Снова молчание, потом – тихий шепот:

– Я не мог. Не мог. Помочь. Прежде.

– Прежде чем что?

– Прежде, чем узнал их.

Судя по тону, слово «узнал» было не тем, которое ему требовалось. Наверное, нужного слова просто не существовало в его лексиконе, и он вкладывал в то, что было, двойной, а то и тройной смысл.

– И как ты их узнал?

– Я не завершен, – сказал Борн. – Я был не завершен. Я не завершен.

Борн попытался компилировать слова, но это не помогло, и фраза скомкалась, из-за чего его перистые псевдоподии напряглись, сделавшись похожими на шипы.

– А теперь – завершен? И осведомлен? – Мне хотелось избежать пугающего слова «активирован».

– Более завершен.

– Ты их убил, – спокойно сказала я, заорав про себя: «Но только после того, как они вдоволь наиздевались надо мной!»

– Убил?

– Прервал их существование. Сделал неживыми. Мертвыми.

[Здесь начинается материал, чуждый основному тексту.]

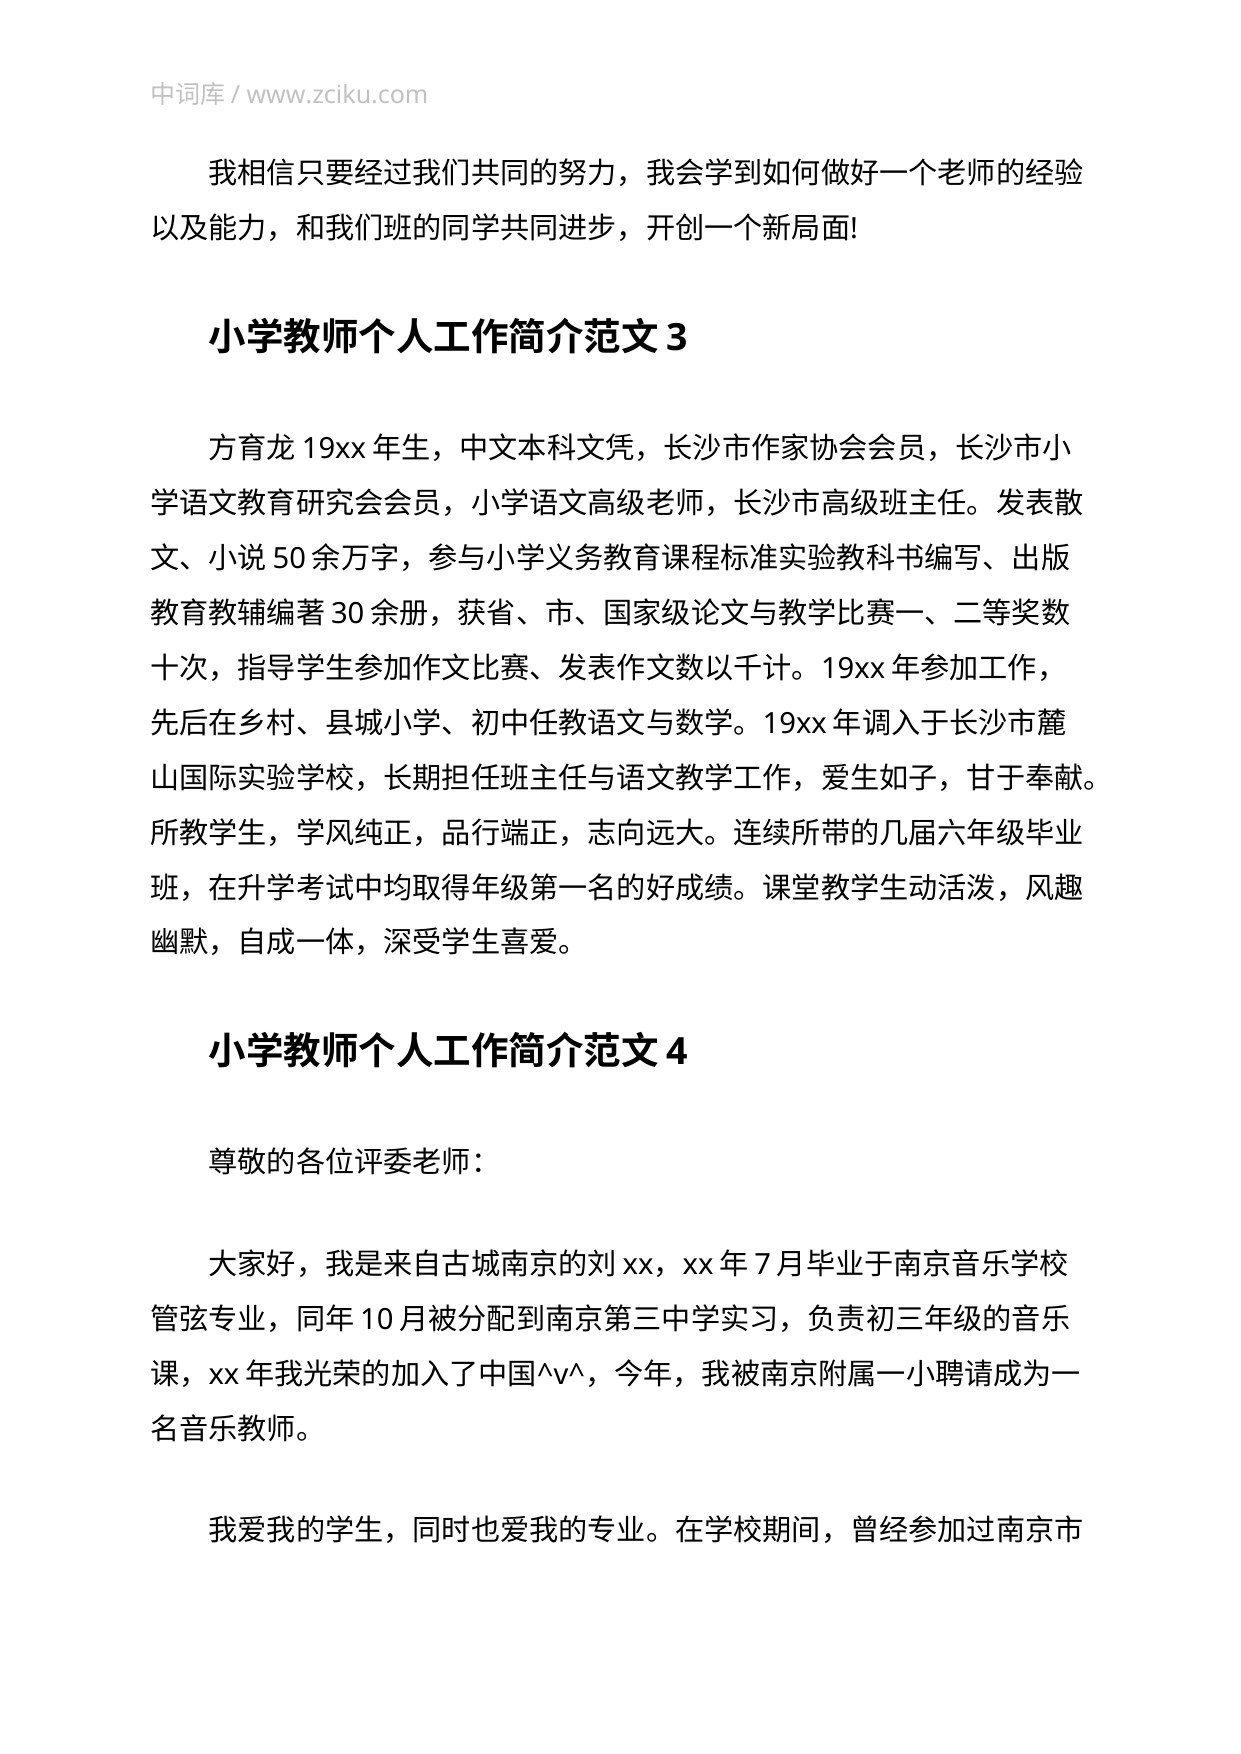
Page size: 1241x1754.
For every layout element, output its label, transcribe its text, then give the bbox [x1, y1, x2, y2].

Их больше нет.

– Я их узнал, – недоуменно пробормотал Борн. – Я узнал их.

– Убивать нехорошо. Больше никаких убийств. Не убивай.

Если только на тебя не нападут. Если тебя не вынудят. Мне не хотелось объяснять Борну различия, – сил на это у меня сейчас не было.

Теперь его глаза утратили красоту. Они казались опасными ловушками. Серый глаз выглядел знакомо, или мое воображение сыграло со мной злую шутку? Я резко отвернулась и опять провалилась в беспамятство. Лучше уж оно, чем необходимость обдумывать слова Борна.